_Your assignment_
Print verbatim the lines of the entries from the one containing "hfov_deg: 69.4" to the last, inclusive, and no others.

_Data for this task_
'''

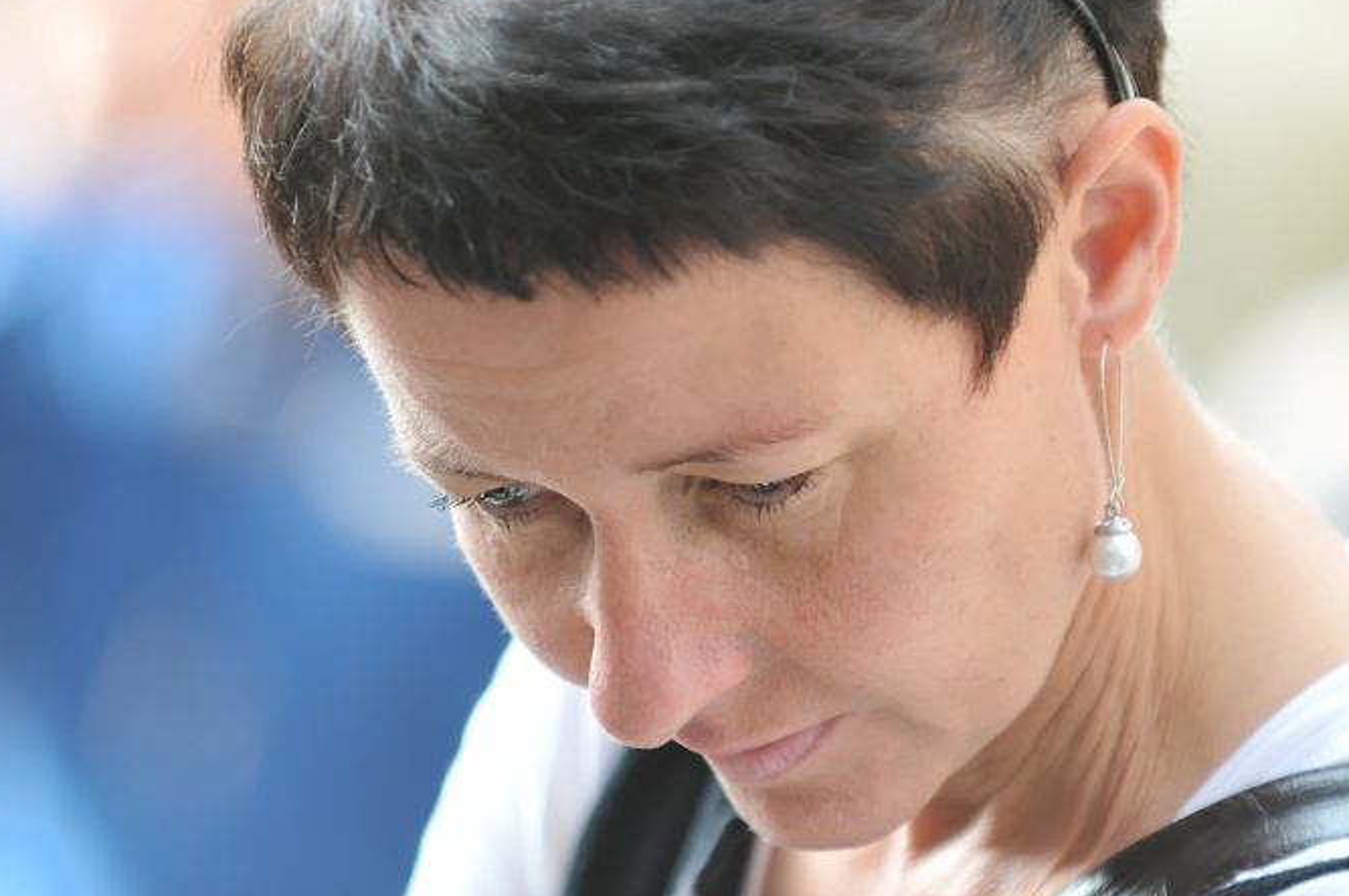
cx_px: 729
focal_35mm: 406
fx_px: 15195
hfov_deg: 5.1
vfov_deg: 3.4
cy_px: 324
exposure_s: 1/160
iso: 200
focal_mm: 200
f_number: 2.8
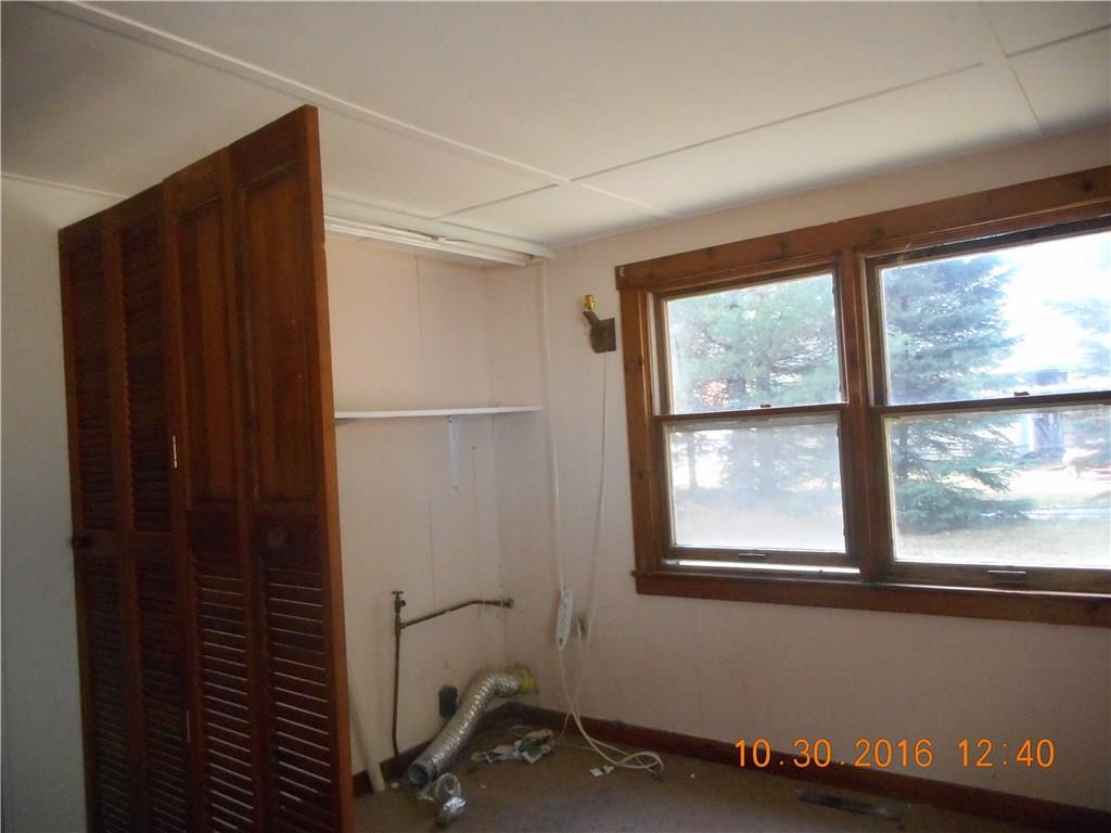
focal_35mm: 25
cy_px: 416
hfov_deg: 69.4
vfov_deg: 54.9
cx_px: 556
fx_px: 802
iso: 800
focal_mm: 4.5
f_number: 3.7
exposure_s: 1/80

'''

_Written solution_
hfov_deg: 69.4
vfov_deg: 54.9
cx_px: 556
fx_px: 802
iso: 800
focal_mm: 4.5
f_number: 3.7
exposure_s: 1/80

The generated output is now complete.